=== Section Start ===
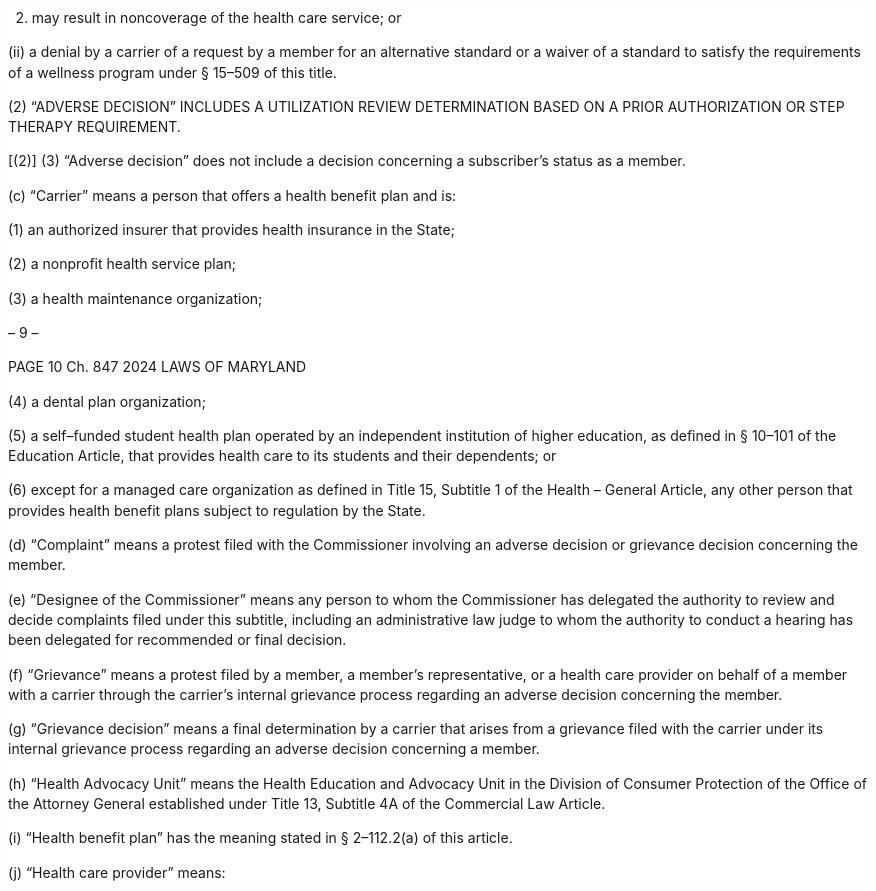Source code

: 2. may result in noncoverage of the health care service; or

(ii) a denial by a carrier of a request by a member for an alternative
standard or a waiver of a standard to satisfy the requirements of a wellness program under
§ 15–509 of this title.

(2) “ADVERSE DECISION” INCLUDES A UTILIZATION REVIEW
DETERMINATION BASED ON A PRIOR AUTHORIZATION OR STEP THERAPY
REQUIREMENT.

[(2)] (3) “Adverse decision” does not include a decision concerning a
subscriber’s status as a member.

(c) “Carrier” means a person that offers a health benefit plan and is:

(1) an authorized insurer that provides health insurance in the State;

(2) a nonprofit health service plan;

(3) a health maintenance organization;

– 9 –

PAGE 10
Ch. 847 2024 LAWS OF MARYLAND

(4) a dental plan organization;

(5) a self–funded student health plan operated by an independent
institution of higher education, as defined in § 10–101 of the Education Article, that
provides health care to its students and their dependents; or

(6) except for a managed care organization as defined in Title 15, Subtitle
1 of the Health – General Article, any other person that provides health benefit plans
subject to regulation by the State.

(d) “Complaint” means a protest filed with the Commissioner involving an
adverse decision or grievance decision concerning the member.

(e) “Designee of the Commissioner” means any person to whom the Commissioner
has delegated the authority to review and decide complaints filed under this subtitle,
including an administrative law judge to whom the authority to conduct a hearing has been
delegated for recommended or final decision.

(f) “Grievance” means a protest filed by a member, a member’s representative, or
a health care provider on behalf of a member with a carrier through the carrier’s internal
grievance process regarding an adverse decision concerning the member.

(g) “Grievance decision” means a final determination by a carrier that arises from
a grievance filed with the carrier under its internal grievance process regarding an adverse
decision concerning a member.

(h) “Health Advocacy Unit” means the Health Education and Advocacy Unit in
the Division of Consumer Protection of the Office of the Attorney General established under
Title 13, Subtitle 4A of the Commercial Law Article.

(i) “Health benefit plan” has the meaning stated in § 2–112.2(a) of this article.

(j) “Health care provider” means:
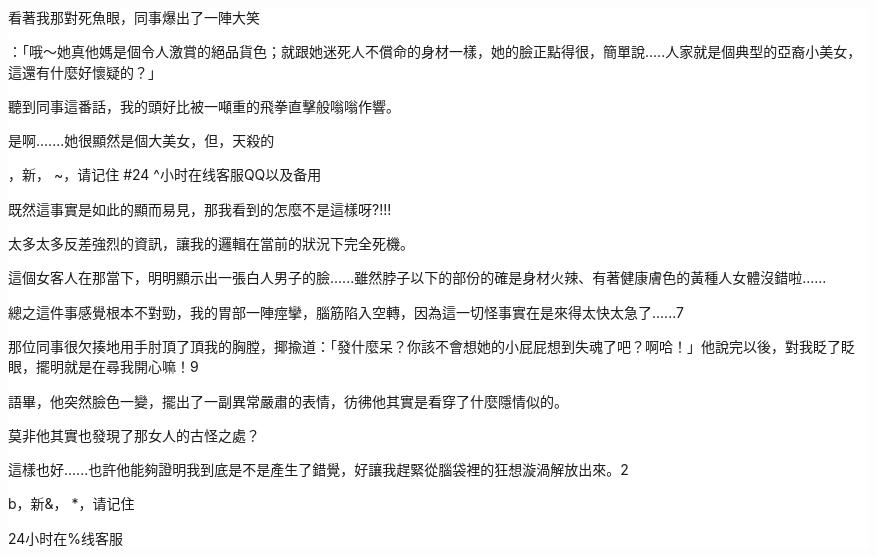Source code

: 

看著我那對死魚眼，同事爆出了一陣大笑

：「哦～她真他媽是個令人激賞的絕品貨色；就跟她迷死人不償命的身材一樣，她的臉正點得很，簡單說.....人家就是個典型的亞裔小美女，這還有什麼好懷疑的？」







聽到同事這番話，我的頭好比被一噸重的飛拳直擊般嗡嗡作響。





是啊.......她很顯然是個大美女，但，天殺的



，新， ~，请记住 #24 ^小时在线客服QQ以及备用



既然這事實是如此的顯而易見，那我看到的怎麼不是這樣呀?!!!





太多太多反差強烈的資訊，讓我的邏輯在當前的狀況下完全死機。







這個女客人在那當下，明明顯示出一張白人男子的臉......雖然脖子以下的部份的確是身材火辣、有著健康膚色的黃種人女體沒錯啦......



總之這件事感覺根本不對勁，我的胃部一陣痙攣，腦筋陷入空轉，因為這一切怪事實在是來得太快太急了......7





那位同事很欠揍地用手肘頂了頂我的胸膛，揶揄道：「發什麼呆？你該不會想她的小屁屁想到失魂了吧？啊哈！」他說完以後，對我眨了眨眼，擺明就是在尋我開心嘛！9









語畢，他突然臉色一變，擺出了一副異常嚴肅的表情，彷彿他其實是看穿了什麼隱情似的。





莫非他其實也發現了那女人的古怪之處？





這樣也好......也許他能夠證明我到底是不是產生了錯覺，好讓我趕緊從腦袋裡的狂想漩渦解放出來。2

b，新&， *，请记住



24小时在%线客服
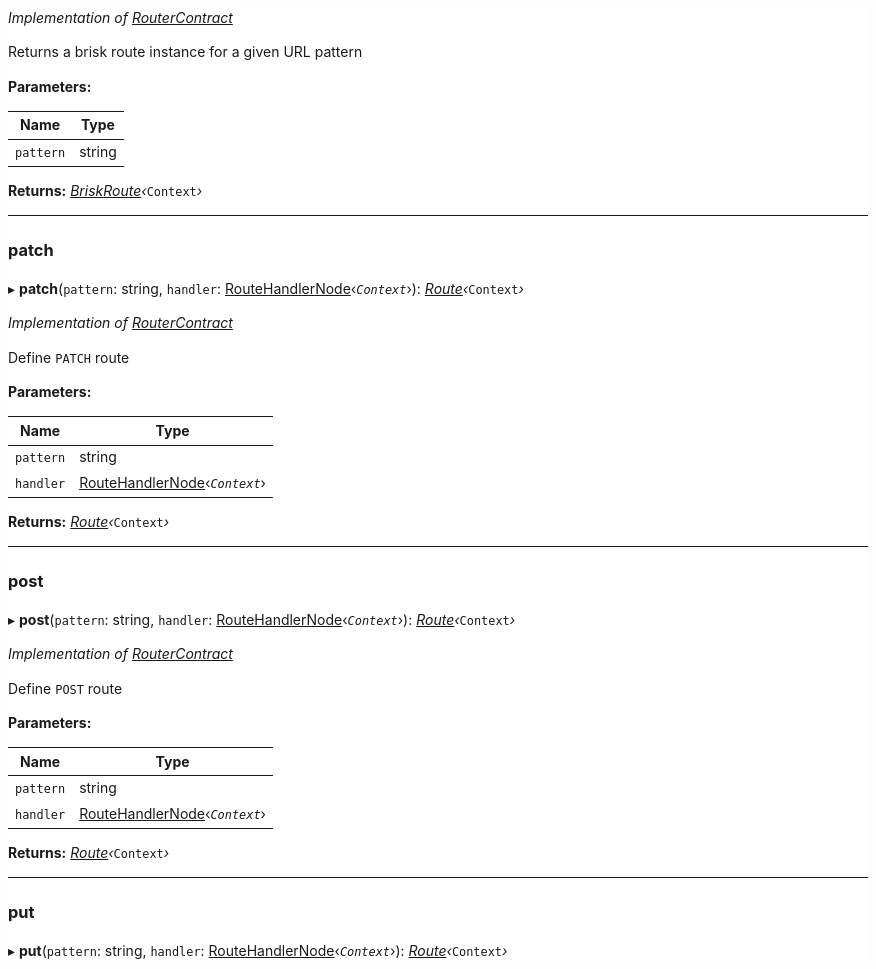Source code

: *Implementation of [RouterContract](../interfaces/_poppinss_http_server.routercontract.md)*

Returns a brisk route instance for a given URL pattern

**Parameters:**

Name | Type |
------ | ------ |
`pattern` | string |

**Returns:** *[BriskRoute](_poppinss_http_server.briskroute.md)‹*`Context`*›*

___

###  patch

▸ **patch**(`pattern`: string, `handler`: [RouteHandlerNode](../modules/_poppinss_http_server.md#routehandlernode)‹*`Context`*›): *[Route](_poppinss_http_server.route.md)‹*`Context`*›*

*Implementation of [RouterContract](../interfaces/_poppinss_http_server.routercontract.md)*

Define `PATCH` route

**Parameters:**

Name | Type |
------ | ------ |
`pattern` | string |
`handler` | [RouteHandlerNode](../modules/_poppinss_http_server.md#routehandlernode)‹*`Context`*› |

**Returns:** *[Route](_poppinss_http_server.route.md)‹*`Context`*›*

___

###  post

▸ **post**(`pattern`: string, `handler`: [RouteHandlerNode](../modules/_poppinss_http_server.md#routehandlernode)‹*`Context`*›): *[Route](_poppinss_http_server.route.md)‹*`Context`*›*

*Implementation of [RouterContract](../interfaces/_poppinss_http_server.routercontract.md)*

Define `POST` route

**Parameters:**

Name | Type |
------ | ------ |
`pattern` | string |
`handler` | [RouteHandlerNode](../modules/_poppinss_http_server.md#routehandlernode)‹*`Context`*› |

**Returns:** *[Route](_poppinss_http_server.route.md)‹*`Context`*›*

___

###  put

▸ **put**(`pattern`: string, `handler`: [RouteHandlerNode](../modules/_poppinss_http_server.md#routehandlernode)‹*`Context`*›): *[Route](_poppinss_http_server.route.md)‹*`Context`*›*
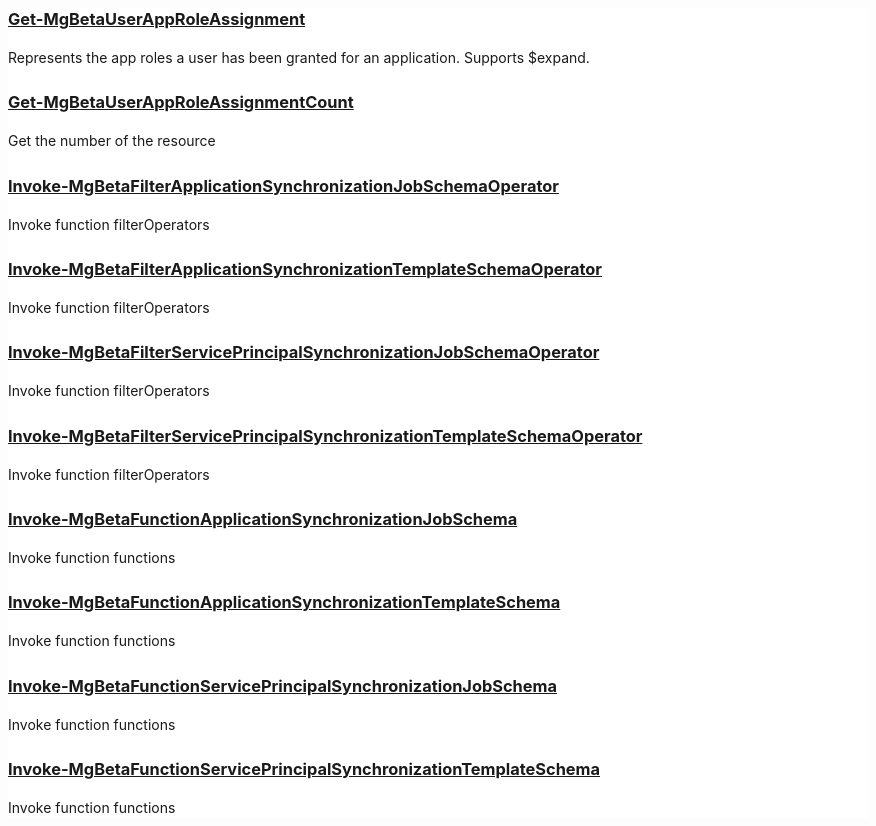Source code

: ### [Get-MgBetaUserAppRoleAssignment](Get-MgBetaUserAppRoleAssignment.md)
Represents the app roles a user has been granted for an application.
Supports $expand.

### [Get-MgBetaUserAppRoleAssignmentCount](Get-MgBetaUserAppRoleAssignmentCount.md)
Get the number of the resource

### [Invoke-MgBetaFilterApplicationSynchronizationJobSchemaOperator](Invoke-MgBetaFilterApplicationSynchronizationJobSchemaOperator.md)
Invoke function filterOperators

### [Invoke-MgBetaFilterApplicationSynchronizationTemplateSchemaOperator](Invoke-MgBetaFilterApplicationSynchronizationTemplateSchemaOperator.md)
Invoke function filterOperators

### [Invoke-MgBetaFilterServicePrincipalSynchronizationJobSchemaOperator](Invoke-MgBetaFilterServicePrincipalSynchronizationJobSchemaOperator.md)
Invoke function filterOperators

### [Invoke-MgBetaFilterServicePrincipalSynchronizationTemplateSchemaOperator](Invoke-MgBetaFilterServicePrincipalSynchronizationTemplateSchemaOperator.md)
Invoke function filterOperators

### [Invoke-MgBetaFunctionApplicationSynchronizationJobSchema](Invoke-MgBetaFunctionApplicationSynchronizationJobSchema.md)
Invoke function functions

### [Invoke-MgBetaFunctionApplicationSynchronizationTemplateSchema](Invoke-MgBetaFunctionApplicationSynchronizationTemplateSchema.md)
Invoke function functions

### [Invoke-MgBetaFunctionServicePrincipalSynchronizationJobSchema](Invoke-MgBetaFunctionServicePrincipalSynchronizationJobSchema.md)
Invoke function functions

### [Invoke-MgBetaFunctionServicePrincipalSynchronizationTemplateSchema](Invoke-MgBetaFunctionServicePrincipalSynchronizationTemplateSchema.md)
Invoke function functions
=== Section End ===
#### [Exercise brief]
Copy nothing but the lines from the top of the data down to the line containing "means a person", and leave the pictures out.

#### [Worked solution]
Source code

: 2. may result in noncoverage of the health care service; or

(ii) a denial by a carrier of a request by a member for an alternative
standard or a waiver of a standard to satisfy the requirements of a wellness program under
§ 15–509 of this title.

(2) “ADVERSE DECISION” INCLUDES A UTILIZATION REVIEW
DETERMINATION BASED ON A PRIOR AUTHORIZATION OR STEP THERAPY
REQUIREMENT.

[(2)] (3) “Adverse decision” does not include a decision concerning a
subscriber’s status as a member.

(c) “Carrier” means a person that offers a health benefit plan and is:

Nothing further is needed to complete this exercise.